╭──

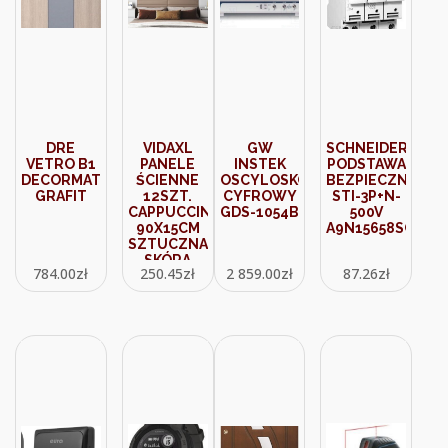
DRE
VIDAXL
GW
SCHNEIDER
VETRO B1
PANELE
INSTEK
PODSTAWA
DECORMAT
ŚCIENNE
OSCYLOSKOP
BEZPIECZNIKOW
GRAFIT
12SZT.
CYFROWY
STI-3P+N-
CAPPUCCINO
GDS-1054B
500V
90X15CM
A9N15658SCH
SZTUCZNA
SKÓRA
784.00
zł
250.45
zł
2 859.00
zł
87.26
zł
343887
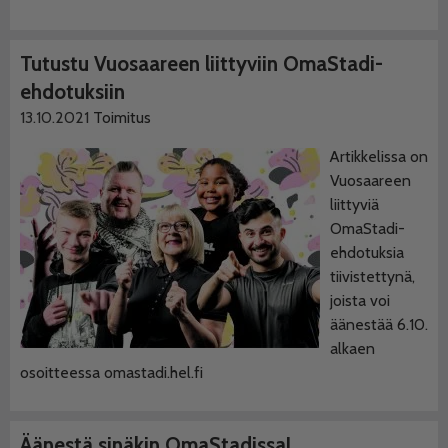
Tutustu Vuosaareen liittyviin OmaStadi-
ehdotuksiin
13.10.2021
Toimitus
Artikkelissa on
Vuosaareen
liittyviä
OmaStadi-
ehdotuksia
tiivistettynä,
joista voi
äänestää 6.10.
alkaen
osoitteessa omastadi.hel.fi
Äänestä sinäkin OmaStadissa!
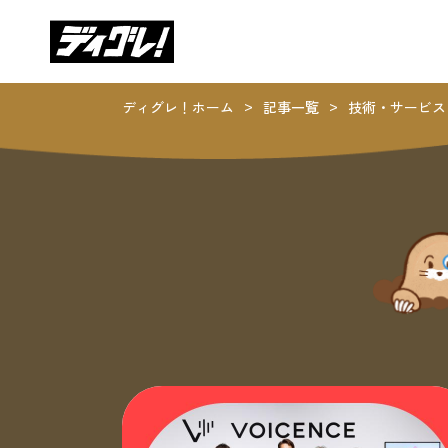
ディグレ！ホーム
記事一覧
技術・サービス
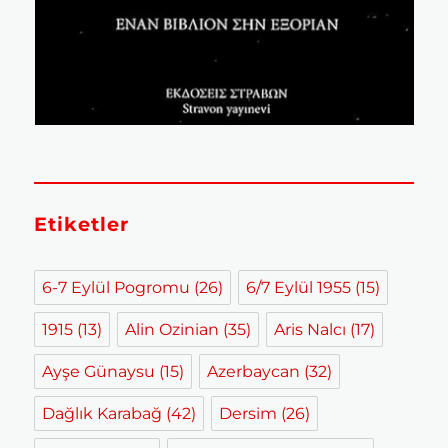
Etiketler
6-7 Eylül Pogromu
(26)
6/7 Eylül 1955
(15)
1915
(13)
Alin Ozinian
(35)
Aris Nalcı
(17)
Ayşe Günaysu
(15)
Azerbaycan
(32)
Dağlık Karabağ
(42)
Dersim
(26)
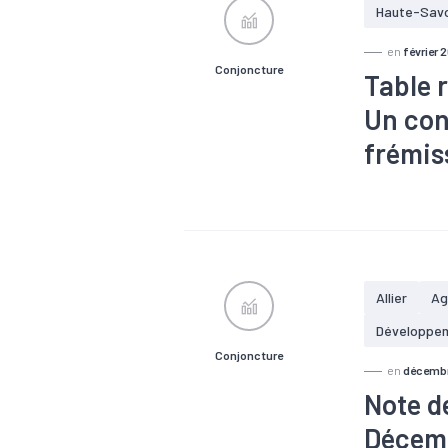
Haute-Sav
en
février 
Conjoncture
Table 
Un con
frémis
#Agriculture
#Industrie
Allier
Ag
Développe
Conjoncture
en
décemb
Note d
Décem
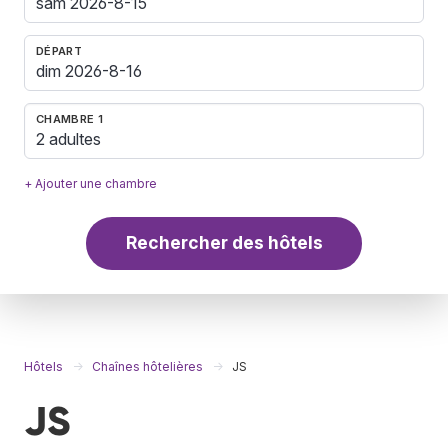
DÉPART
CHAMBRE 1
2 adultes
+ Ajouter une chambre
Rechercher des hôtels
Hôtels
Chaînes hôtelières
JS
JS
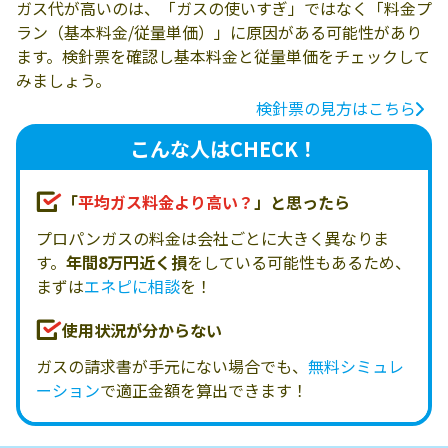
ガス代が高いのは、「ガスの使いすぎ」ではなく「料金プ
ラン（基本料金/従量単価）」に原因がある可能性があり
ます。検針票を確認し基本料金と従量単価をチェックして
みましょう。
検針票の見方はこちら
こんな人はCHECK！
「
平均ガス料金より高い？
」と思ったら
プロパンガスの料金は会社ごとに大きく異なりま
す。
年間8万円近く損
をしている可能性もあるため、
まずは
エネピに相談
を！
使用状況が分からない
ガスの請求書が手元にない場合でも、
無料シミュレ
ーション
で適正金額を算出できます！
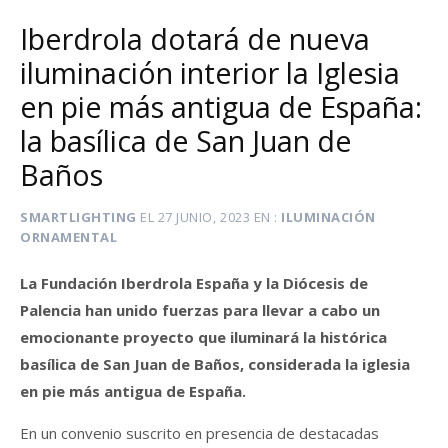
Iberdrola dotará de nueva
iluminación interior la Iglesia
en pie más antigua de España:
la basílica de San Juan de
Baños
SMARTLIGHTING
EL
27 JUNIO, 2023
EN
ILUMINACIÓN
ORNAMENTAL
La Fundación Iberdrola España y la Diócesis de
Palencia han unido fuerzas para llevar a cabo un
emocionante proyecto que iluminará la histórica
basílica de San Juan de Baños, considerada la iglesia
en pie más antigua de España.
En un convenio suscrito en presencia de destacadas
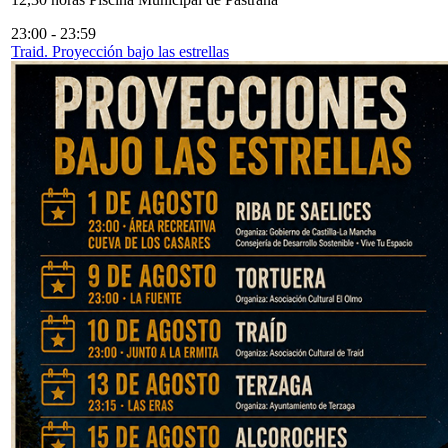
23:00
-
23:59
Traid. Proyección bajo las estrellas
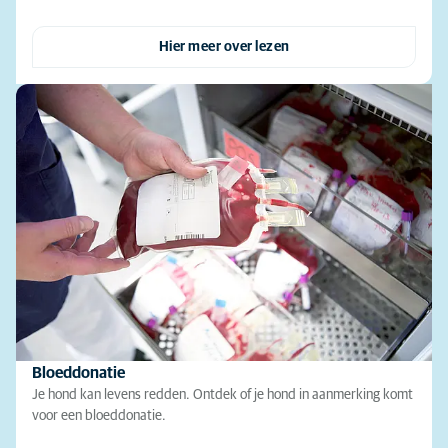
Hier meer over lezen
Bloeddonatie
Je hond kan levens redden. Ontdek of je hond in aanmerking komt
voor een bloeddonatie.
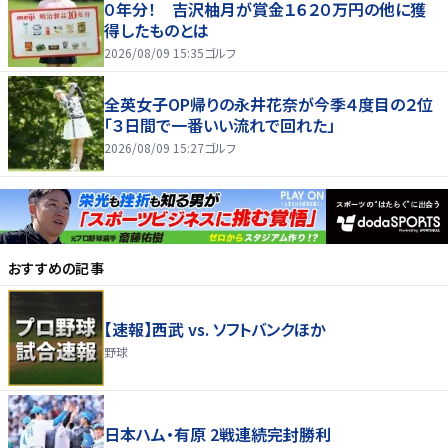
０年分！ 吉沢柚月が賞金１６２０万円の他に獲
得したものとは
2026/08/09 15:35
ゴルフ
全英女子OP帰りの永井花奈が今季４度目の２位
「３日間で一番いい流れで回れた」
2026/08/09 15:27
ゴルフ
おすすめの記事
【速報】西武 vs. ソフトバンクほか
野球
日本ハム・有原 2戦連続完封勝利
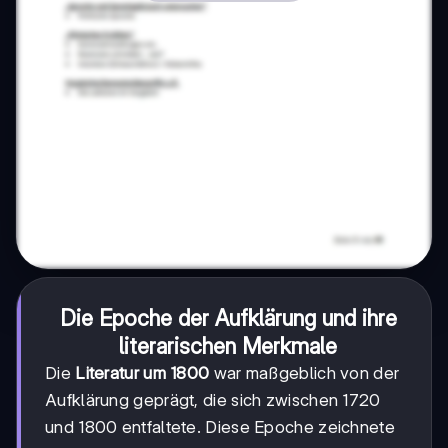
Die Epoche der Aufklärung und ihre
literarischen Merkmale
Die
Literatur um 1800
war maßgeblich von der
Aufklärung geprägt, die sich zwischen 1720
und 1800 entfaltete. Diese Epoche zeichnete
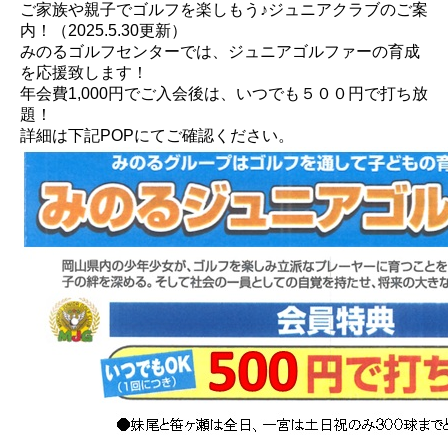
ご家族や親子でゴルフを楽しもう♪ジュニアクラブのご案
内！（2025.5.30更新）
みのるゴルフセンターでは、ジュニアゴルファーの育成
を応援致します！
年会費1,000円でご入会後は、いつでも５００円で打ち放
題！
詳細は下記POPにてご確認ください。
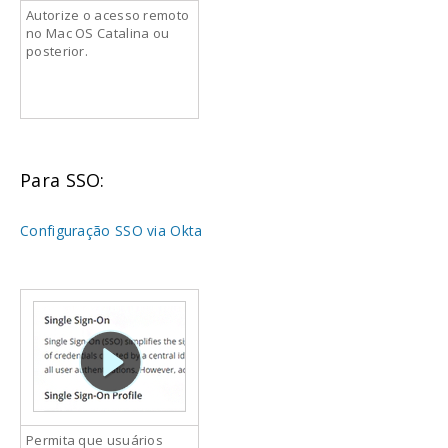
Autorize o acesso remoto
no Mac OS Catalina ou
posterior.
Para SSO:
Configuração SSO via Okta
Permita que usuários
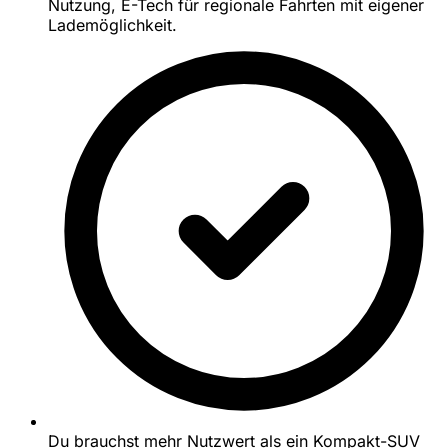
Nutzung, E-Tech für regionale Fahrten mit eigener
Lademöglichkeit.
Du brauchst mehr Nutzwert als ein Kompakt-SUV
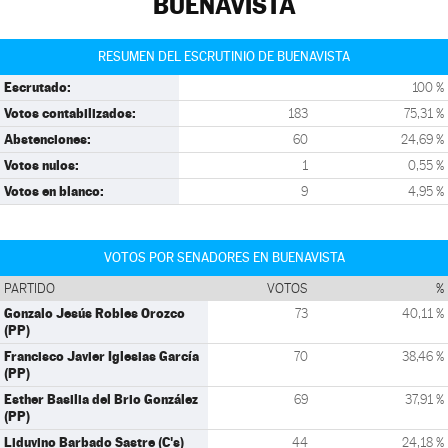
BUENAVISTA
RESUMEN DEL ESCRUTINIO DE BUENAVISTA
Escrutado:
100 %
Votos contabilizados:
183
75,31 %
Abstenciones:
60
24,69 %
Votos nulos:
1
0,55 %
Votos en blanco:
9
4,95 %
VOTOS POR SENADORES EN BUENAVISTA
PARTIDO
VOTOS
%
Gonzalo Jesús Robles Orozco
73
40,11 %
(PP)
Francisco Javier Iglesias García
70
38,46 %
(PP)
Esther Basilia del Brio González
69
37,91 %
(PP)
Liduvino Barbado Sastre (C's)
44
24,18 %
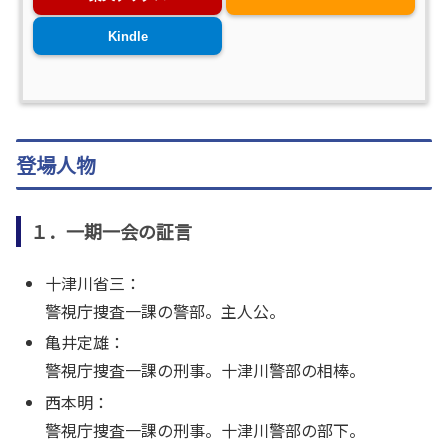
Kindle
登場人物
１．一期一会の証言
十津川省三：
警視庁捜査一課の警部。主人公。
亀井定雄：
警視庁捜査一課の刑事。十津川警部の相棒。
西本明：
警視庁捜査一課の刑事。十津川警部の部下。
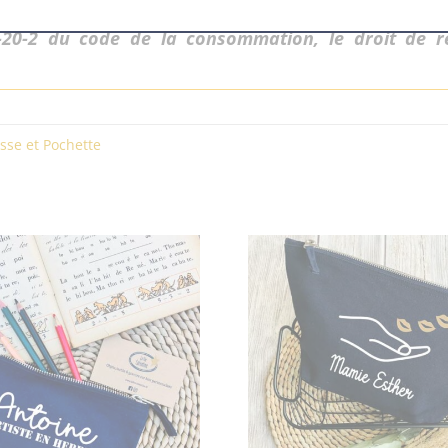
1-20-2 du code de la consommation, le droit de r
sse et Pochette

╰──

Which lines above hold the string "Baños"? Copy every one of them.

* _Answer to the problem_
Baños
basílica de San Juan de Baños, considerada la iglesia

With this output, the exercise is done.